Well I have had a chance to play and tinker with my new Micro-T. First impression: Cool little car - fast for the scale, steering is smooth and the turning radius is much better than other 1/36 scale R/C's. The included charger is easy, light, and runs on AA batteries. The radio has a "standard" look and feel, and is easy to adjust. The look of the Micro-T is 100% the same as the full size! This is a great toy to play with!

Now how about racing? Let's be honest - racing is hard on any R/C car/truck. The Mini-T had it's weak points, that a lot of after market companies covered. The Micro-T is a cool toy, but to wrench on it is very difficult. The tires are on with very, very small C clips - don't loose them - the kit did not come with extras! I had to take off the back wheels to remove some carpet lint -- spent most of my time looking for a C clip that bounced on my workbench! Once I had the tires off, I thought I would change the shock location - well found out that the extra holes are just for show. It has a molded spacer for the shock, that can't be moved to another hole. If I had to take this apart after each run...I would go crazy!!!

The battery is accessible from the bottom. And the screws for the battery case are threaded into a metal nut - so you can change batteries with out the fear of stripping the chassis. 

All in all it is a really fun toy, that my wife and daughter love to run. It fills that R/C fix that I have between club races, and runs well in the family room.

Would I take this to the track and race? probably not....

But this is great little R/C toy!


----------



## BudBartos (Jan 1, 1970)

It is CUTE


----------



## 420 Tech R/C (Sep 15, 2006)

Mine is on the way. I was really hoping it would be a race grade truck and not a play toy, but if we all remember the same was said about the mini-t when it was first released.I am sure losi and other aftermarket companies will bridge the gap between toy and racer with hop up parts that will make it race worthy.wouldnt it be great to be able to set up a small potting soil dirt track to race indoors on.you could set up a killer track in almost no space.


----------



## davidbrockman (Nov 16, 2006)

I have had some problems with mine....

The first one i got, ran for about 10 seconds, and then everythign quit.

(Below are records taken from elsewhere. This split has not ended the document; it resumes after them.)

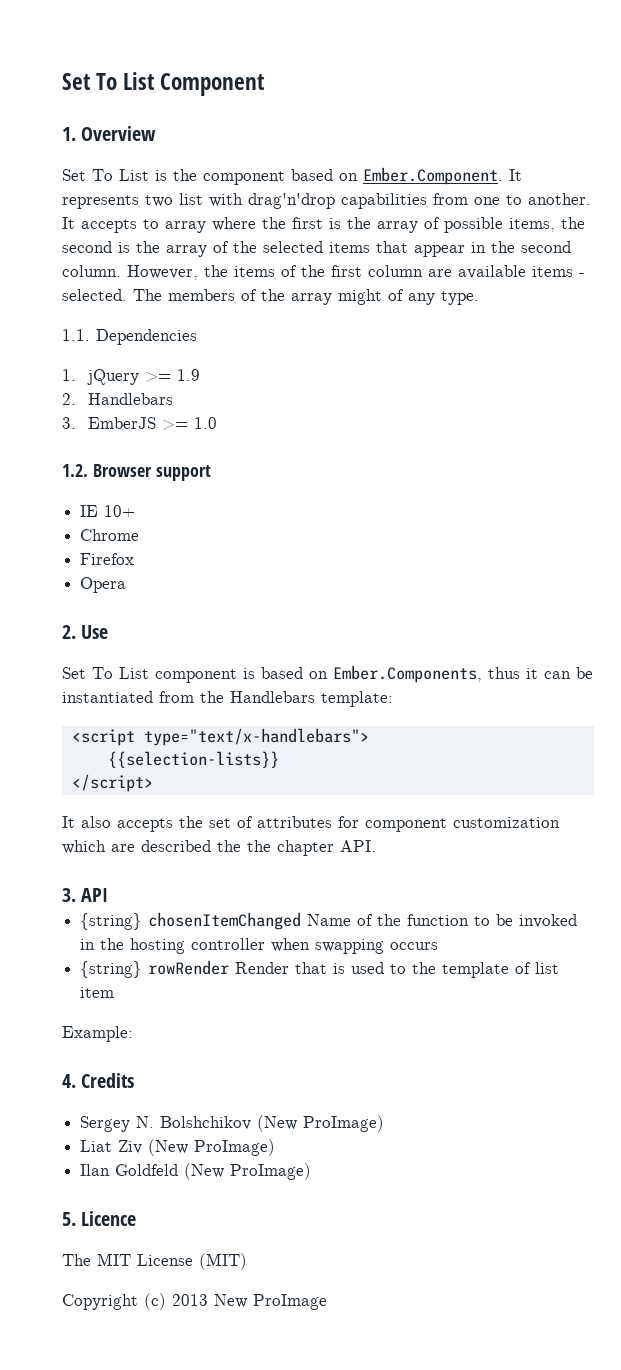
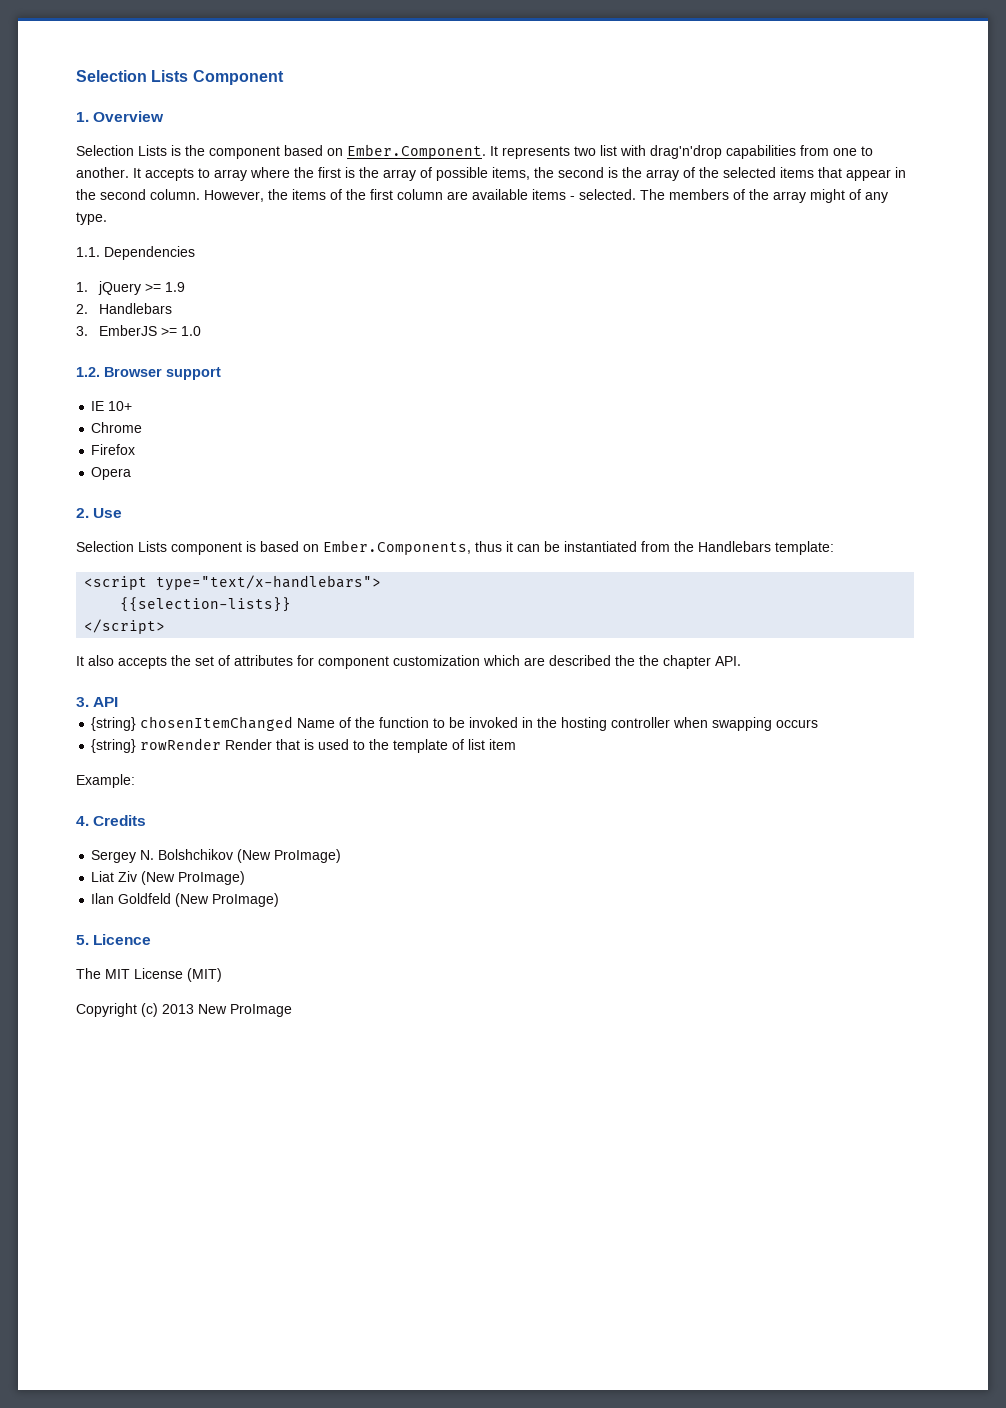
[62,72,155,90] Set To List -> [76,70,189,82] Selection Lists
[62,169,149,181] Set To List -> [76,145,167,156] Selection Lists
[62,667,149,679] Set To List -> [76,541,167,552] Selection Lists

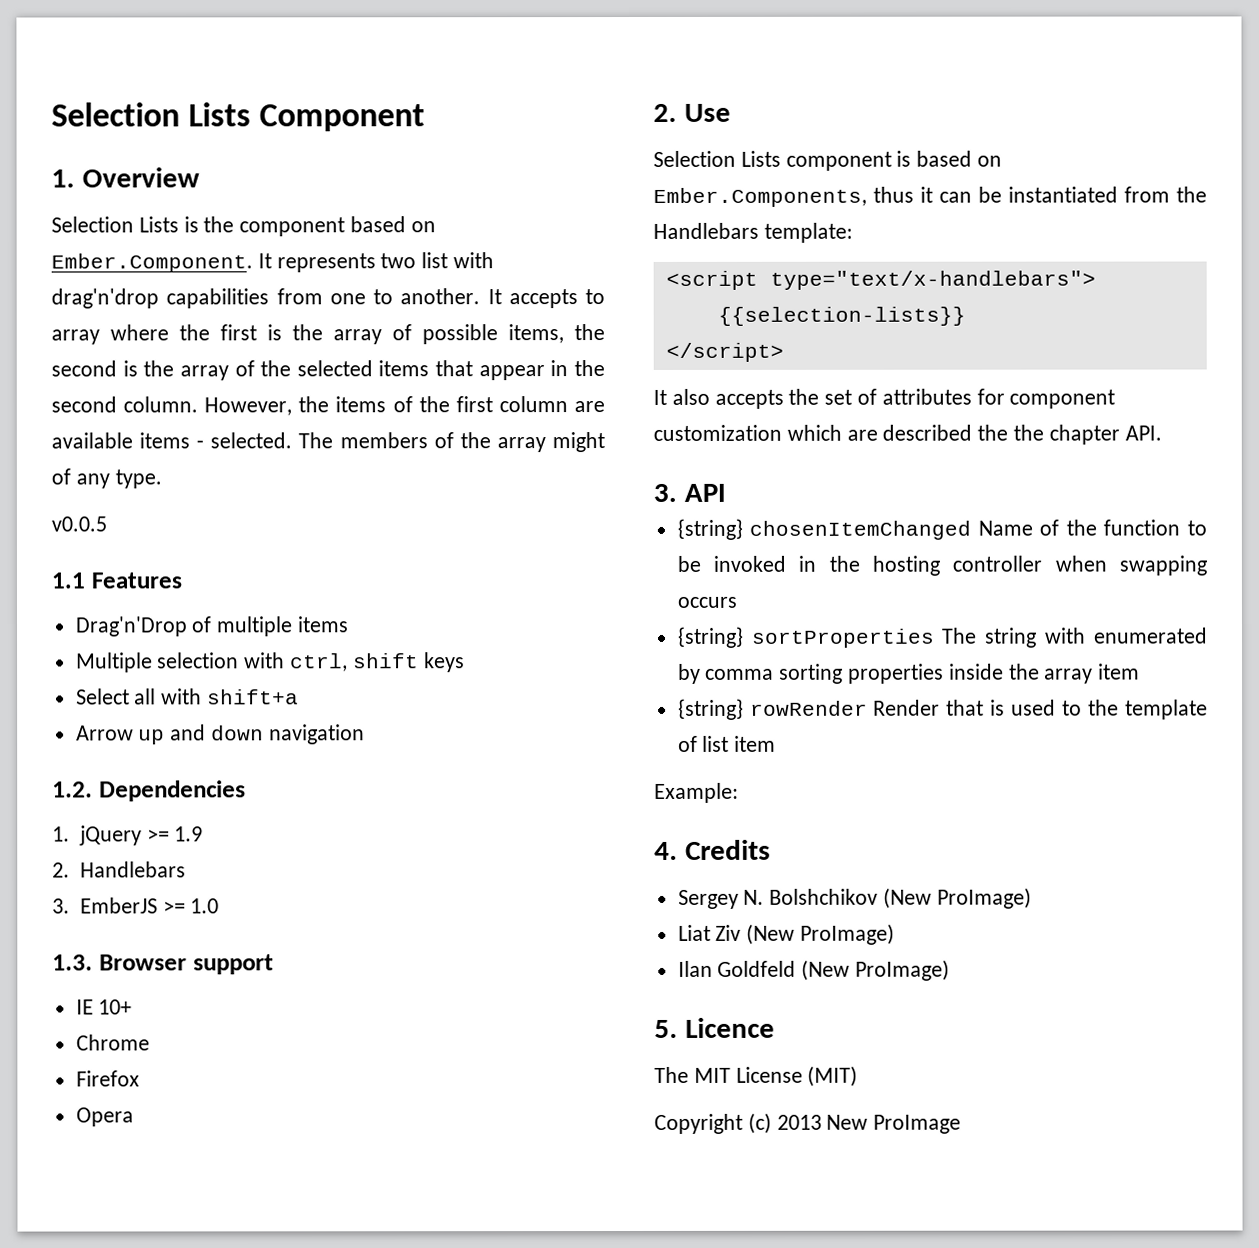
[76,247,100,257] 1.1. -> [51,516,107,532] [51,572,182,589] [74,616,350,637] [75,652,465,673] [75,688,300,705] [75,724,365,745] [52,781,93,798] v0.0.5 // 1.1 Features // Drag'n'Drop of multiple items // Multiple selection with ctrl, shift keys // Select all with shift+a // Arrow up and down navigation // 1.2.
[76,367,100,377] 1.2. -> [52,954,93,971] 1.3.
(819, 723) none -> [677,626,1208,648] [677,663,1141,684] // {string} sortProperties The string with enumerated by comma sorting properties inside the array item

The 2nd one I got worked for a day, then the steering went out. Losi next dayed me a servo, but it did not fix it. I sent it in today to get fixed, or a new one.

Overall I'm very happy with the truck despite all of the problems I've had with it. Like mentioned above you could have a nice track in almost no space. We are going to start a class for these and use a portion or our larger track indoors I think.

website updated 12/6/06

http://www.davidsrcworld.vze.com

David


----------



## general_lee01 (Jun 12, 2006)

MAN i just got mine and i got the battery charged up and i started to drive it . i did not think it would be that fast. this little thing flys.
later collin


----------



## snotrod666 (Jan 10, 2007)

I am waiting for my local hobby shop to get them in, sold out after x-mas. I kinda wanted one, now with the delay I really want one. I hope there are no out of the box problems.


----------



## general_lee01 (Jun 12, 2006)

there was not any problems with mine.
later, collin


----------